### Quoted text:
[PATCH v6 03/13] riscv/kprobe: Add skeleton for preparing optimized kprobe

From: Chen Guokai
Date: Fri Jan 27 2023 - 08:06:39 EST


From: Liao Chang <liaochang1@xxxxxxxxxx>

The skeleton for preparing optprobe is consist of three major parts:

- Check if kprobe satisfies the requirements of optimization.
- Search two registers to form AUIPC/JALR instructions.
- Prepare detour buffer for optimized kprobe.

To avoid introducing too much code in single patch just add some dummy
implementaion for compilation.

Signed-off-by: Liao Chang <liaochang1@xxxxxxxxxx>
Co-developed-by: Chen Guokai <chenguokai17@xxxxxxxxxxxxxxxx>
Signed-off-by: Chen Guokai <chenguokai17@xxxxxxxxxxxxxxxx>
---
arch/riscv/kernel/probes/opt.c | 98 +++++++++++++++++++++++++++++++++-
1 file changed, 97 insertions(+), 1 deletion(-)

diff --git a/arch/riscv/kernel/probes/opt.c b/arch/riscv/kernel/probes/opt.c
index 56c8a227c857..c03cdb1512a6 100644
--- a/arch/riscv/kernel/probes/opt.c
+++ b/arch/riscv/kernel/probes/opt.c
@@ -10,6 +10,53 @@

#include <linux/kprobes.h>
#include <asm/kprobes.h>
+#include <asm/patch.h>
+
+static int in_auipc_jalr_range(long val)
+{
+#ifdef CONFIG_ARCH_RV32I
+ return 1;
+#else
+ /*
+ * Note that the set of address offsets that can be formed
+ * by pairing LUI with LD, AUIPC with JALR, etc. RV64I is
+ * [−2^31−2^11, 2^31−2^11−1].
+ */
+ return ((-(1L << 31) - (1L << 11)) <= val) &&
+ (val < ((1L << 31) - (1L << 11)));
+#endif
+}
+
+/*
+ * Copy optprobe assembly code template into detour buffer and modify some
+ * instructions for each kprobe.
+ */
+static void prepare_detour_buffer(kprobe_opcode_t *code, kprobe_opcode_t *slot,
+ int rd, struct optimized_kprobe *op,
+ kprobe_opcode_t opcode)
+{
+}
+
+/*
+ * In RISC-V ISA, AUIPC/JALR clobber one register to form target address,
+ * inspired by register renaming in OoO processor, this involves search
+ * backward that is not previously used as a source register and is used
+ * as a destination register before any branch or jump instruction.
+ */
+static void find_free_registers(struct kprobe *kp, struct optimized_kprobe *op,
+ int *rd, int *ra)
+{
+}
+
+/*
+ * The kprobe based on breakpoint just requires the instrumented instruction
+ * supports execute out-of-line or simulation, besides that, optimized kprobe
+ * requires no near instruction jump to any instruction replaced by AUIPC/JALR.

### Stored records:
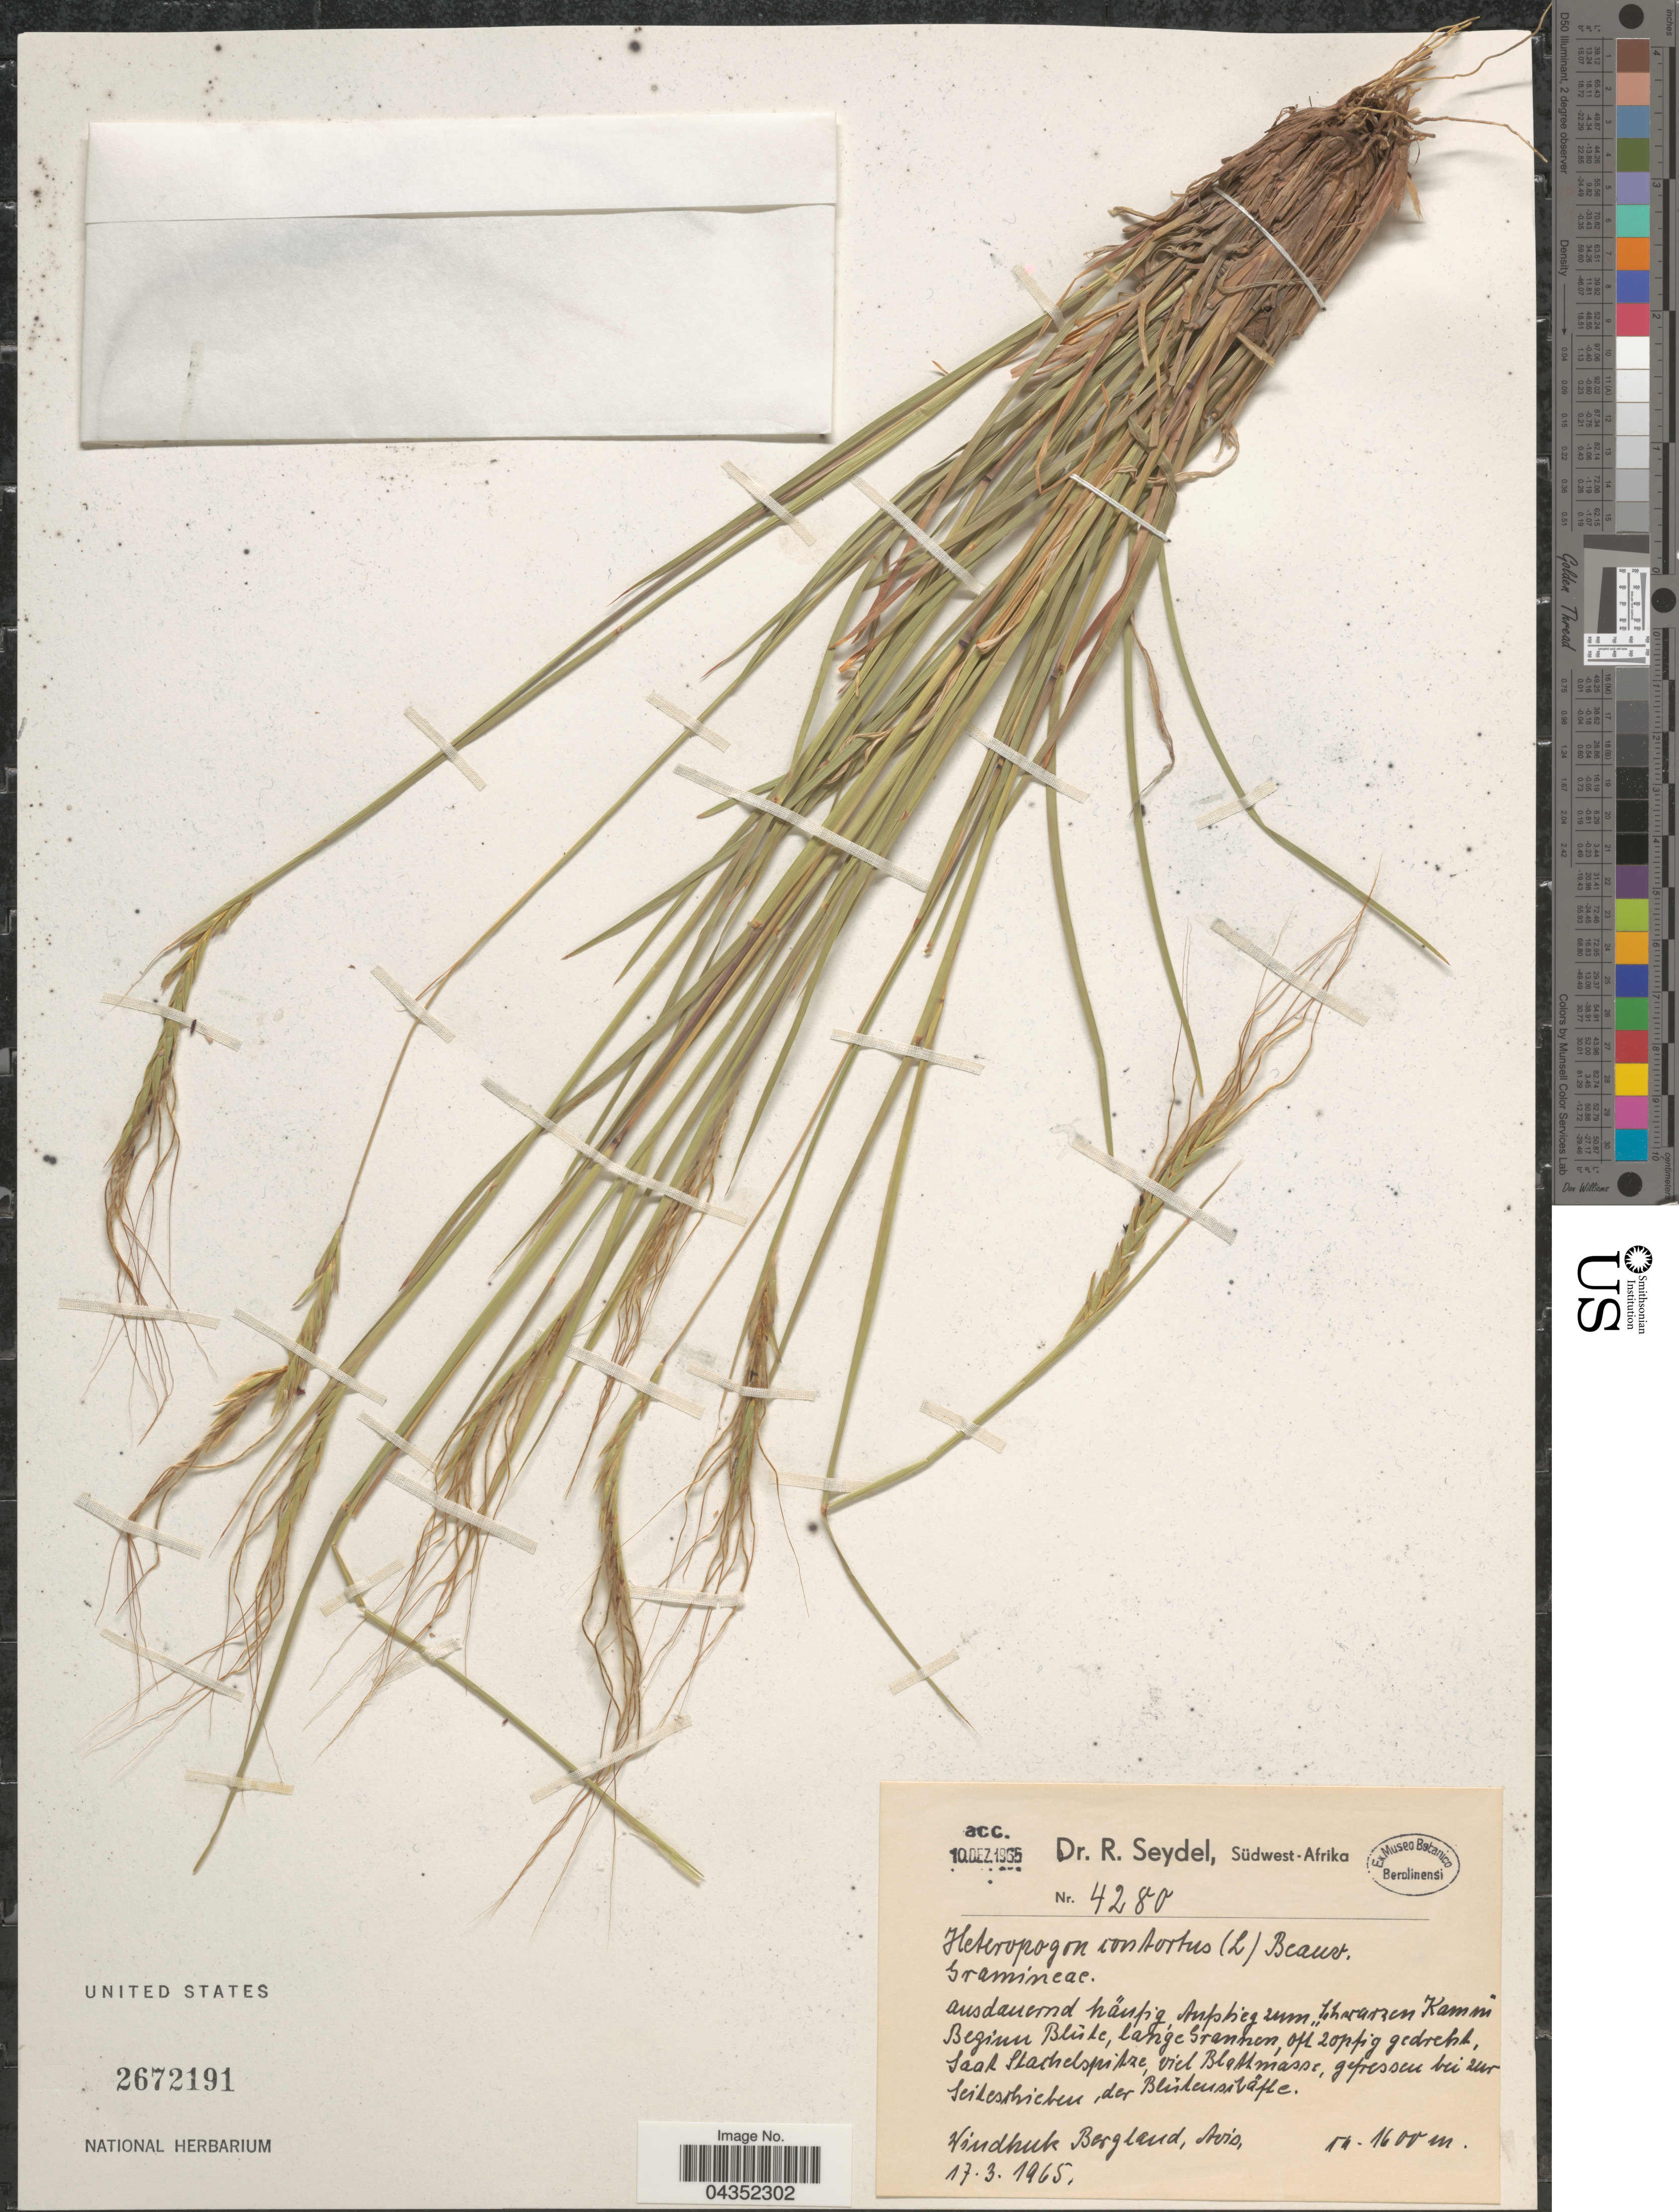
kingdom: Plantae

==

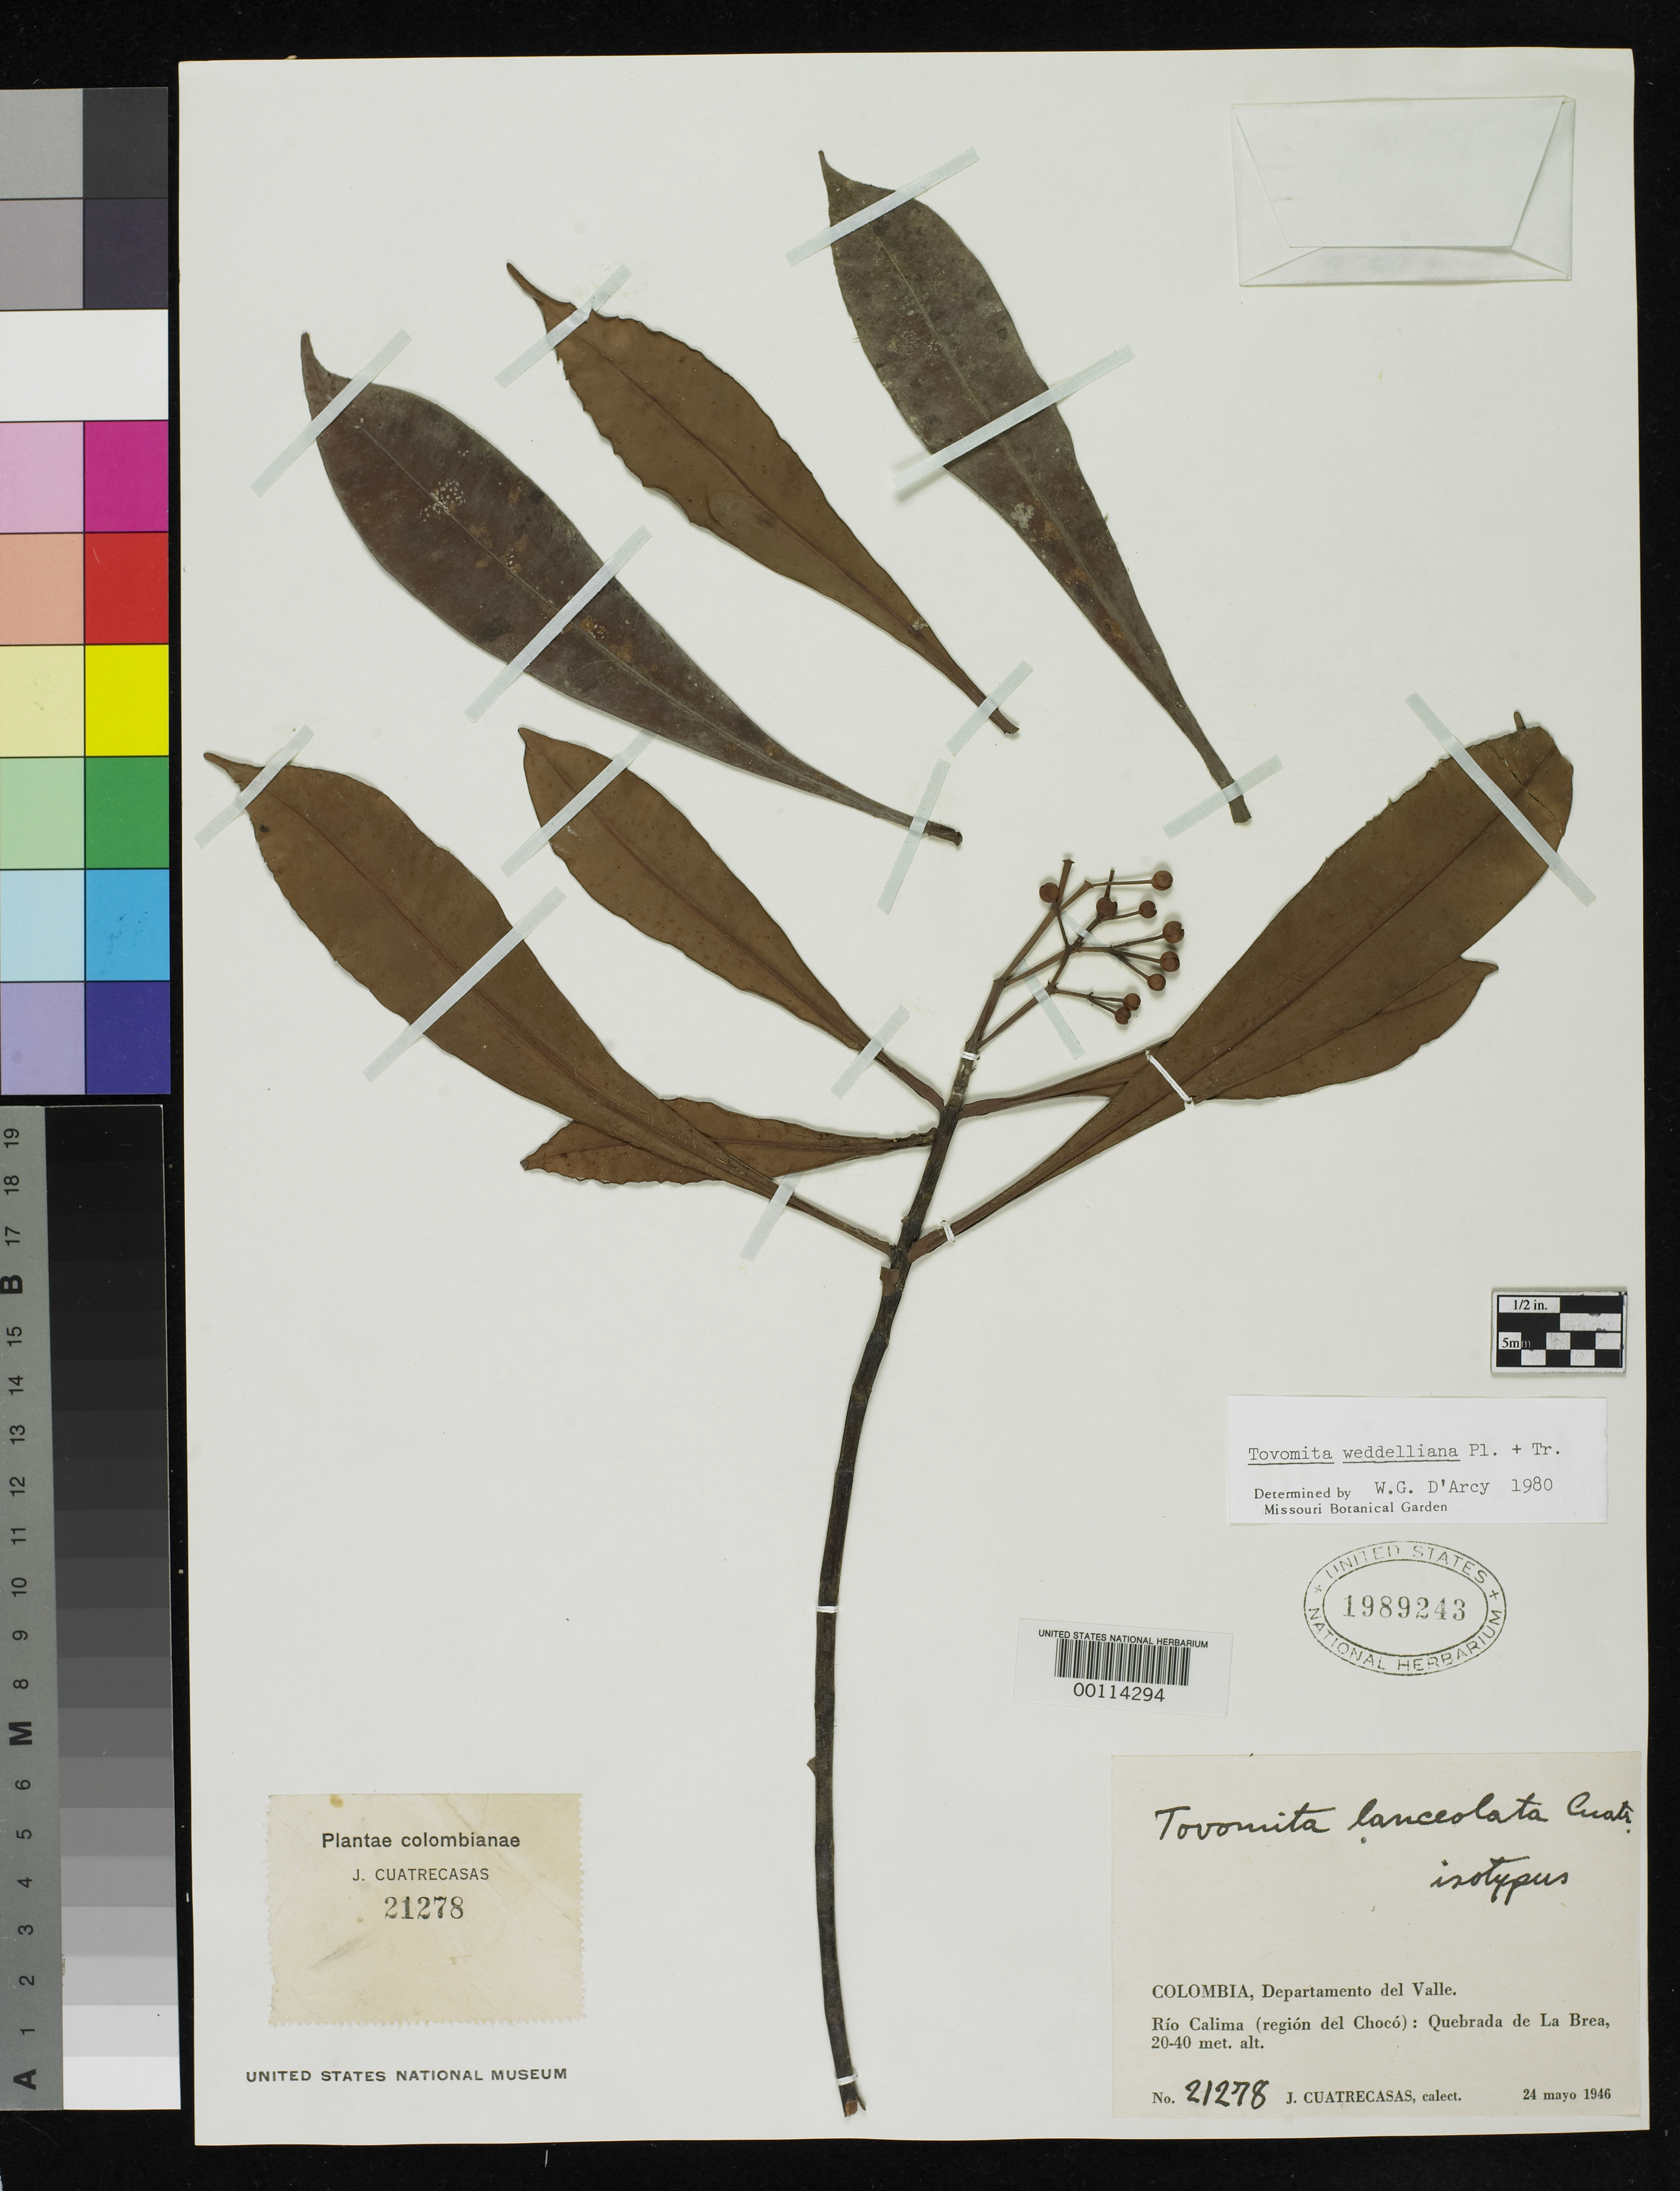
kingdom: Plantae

### Problems:
A. From the kprobe patch, output the passage from "The skeleton for" to "implementaion for compilation." word for word.
B. How many insertions and deletions does the kprobe patch make to its one file?
C. Take the kprobe patch further, picking up right after its last line.

### Answers provided:
A.
The skeleton for preparing optprobe is consist of three major parts:

- Check if kprobe satisfies the requirements of optimization.
- Search two registers to form AUIPC/JALR instructions.
- Prepare detour buffer for optimized kprobe.

To avoid introducing too much code in single patch just add some dummy
implementaion for compilation.

B. 97 insertions and 1 deletion.

C.
+ */
+static bool can_optimize(unsigned long paddr, struct optimized_kprobe *op)
+{
+ return false;
+}

int arch_prepared_optinsn(struct arch_optimized_insn *optinsn)
{
@@ -24,7 +71,56 @@ int arch_check_optimized_kprobe(struct optimized_kprobe *op)
int arch_prepare_optimized_kprobe(struct optimized_kprobe *op,
struct kprobe *orig)
{
- return 0;
+ long rel;
+ int rd = 0, ra = 0, ret;
+ kprobe_opcode_t *code = NULL, *slot = NULL;
+
+ if (!can_optimize((unsigned long)orig->addr, op))
+ return -EILSEQ;
+
+ code = kzalloc(MAX_OPTINSN_SIZE, GFP_KERNEL);
+ slot = get_optinsn_slot();
+ if (!code || !slot) {
+ ret = -ENOMEM;
+ goto on_error;
+ }
+
+ /* Check if the detour buffer is in the 32-bit pc-relative range. */
+ rel = (unsigned long)slot - (unsigned long)orig->addr;
+ if (!in_auipc_jalr_range(rel)) {
+ ret = -ERANGE;
+ goto on_error;
+ }
+
+ /*
+ * Search two free registers, rd is used to form AUIPC/JALR jumping
+ * to detour buffer, ra is used to form JR jumping back from detour
+ * buffer.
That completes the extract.